* **Exercise data**
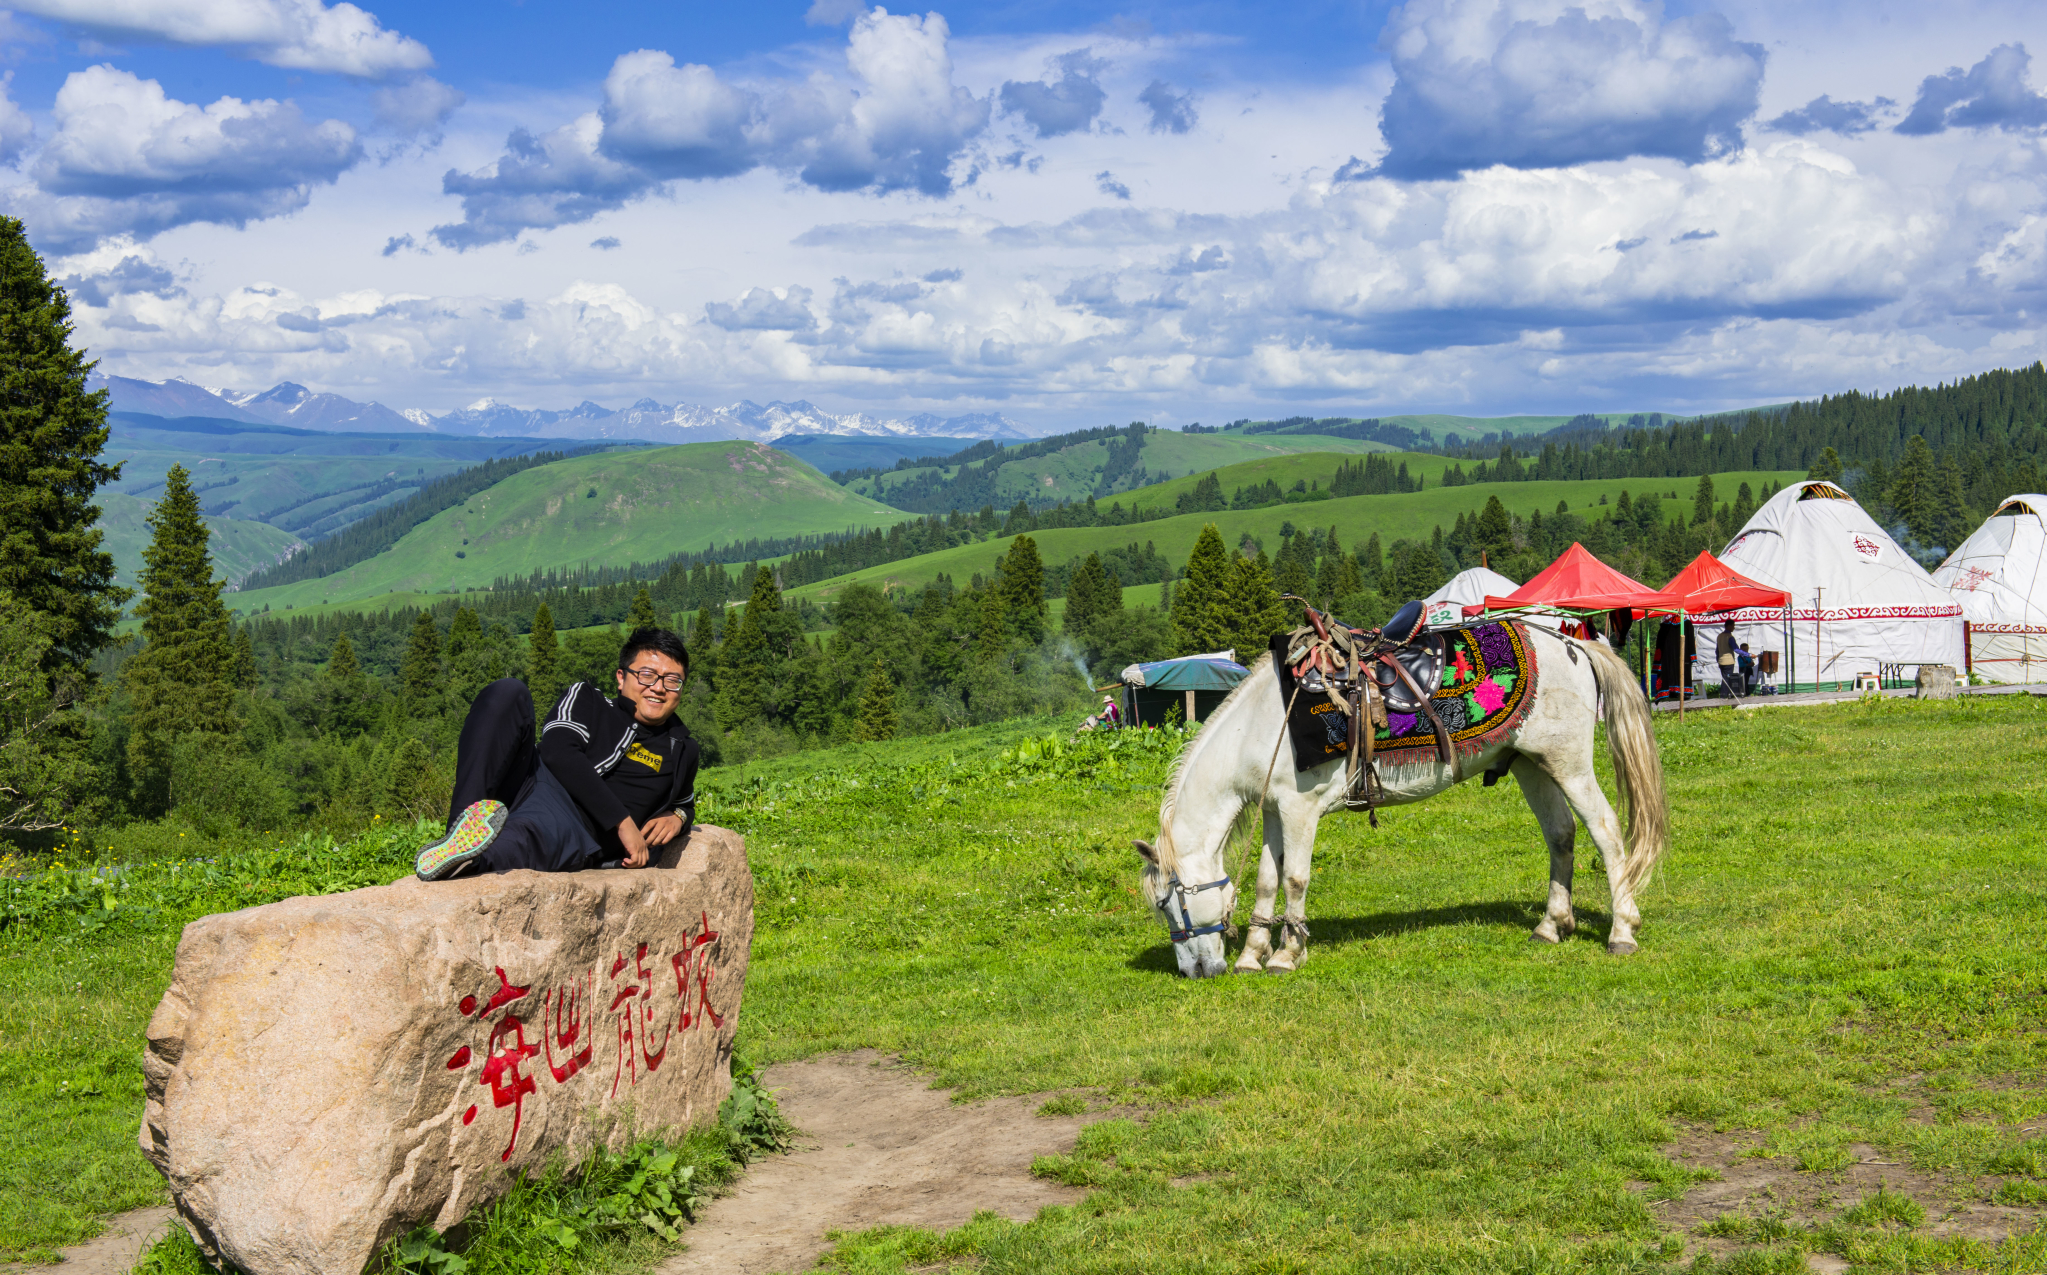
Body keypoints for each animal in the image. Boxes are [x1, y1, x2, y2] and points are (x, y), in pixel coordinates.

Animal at [1129, 626, 1670, 978]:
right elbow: (1266, 881)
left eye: (1169, 905)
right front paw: (1251, 955)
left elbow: (1295, 879)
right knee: (1561, 835)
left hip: (1569, 764)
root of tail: (1574, 643)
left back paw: (1622, 931)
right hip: (1531, 764)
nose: (1196, 972)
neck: (1265, 723)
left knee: (1606, 832)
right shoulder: (1273, 811)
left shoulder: (1300, 810)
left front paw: (1285, 955)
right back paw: (1551, 926)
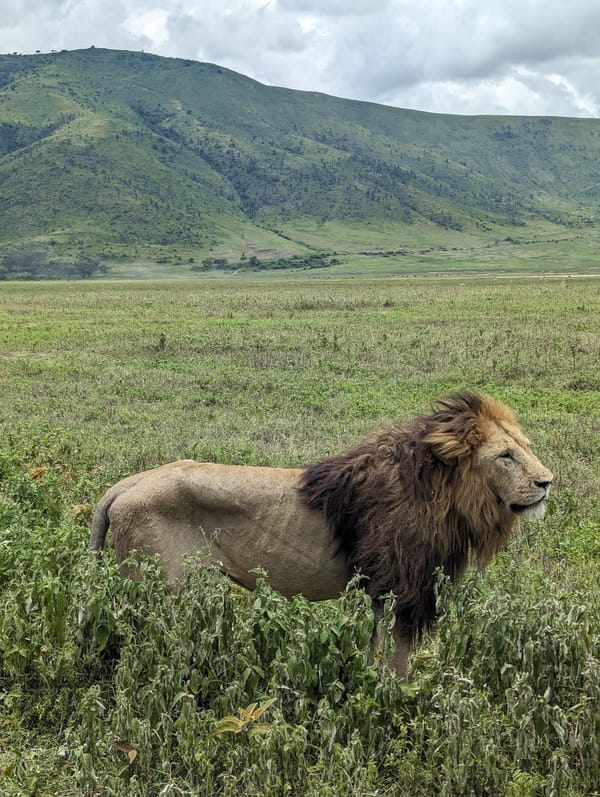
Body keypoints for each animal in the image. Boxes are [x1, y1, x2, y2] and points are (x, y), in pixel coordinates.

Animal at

* **Task item**
Your copy should hold only the lines from the line with "right knee: (1561, 835)" through the end of the data above, both ends included, transcribed exactly and without pictures.

* **Response area**
right knee: (1561, 835)
left hip: (1569, 764)
root of tail: (1574, 643)
left back paw: (1622, 931)
right hip: (1531, 764)
nose: (1196, 972)
neck: (1265, 723)
left knee: (1606, 832)
right shoulder: (1273, 811)
left shoulder: (1300, 810)
left front paw: (1285, 955)
right back paw: (1551, 926)
Body keypoints for each animal in the image. Boxes are [x1, y1, x2, y2] and points are (x, y), in pixel coordinates.

Animal at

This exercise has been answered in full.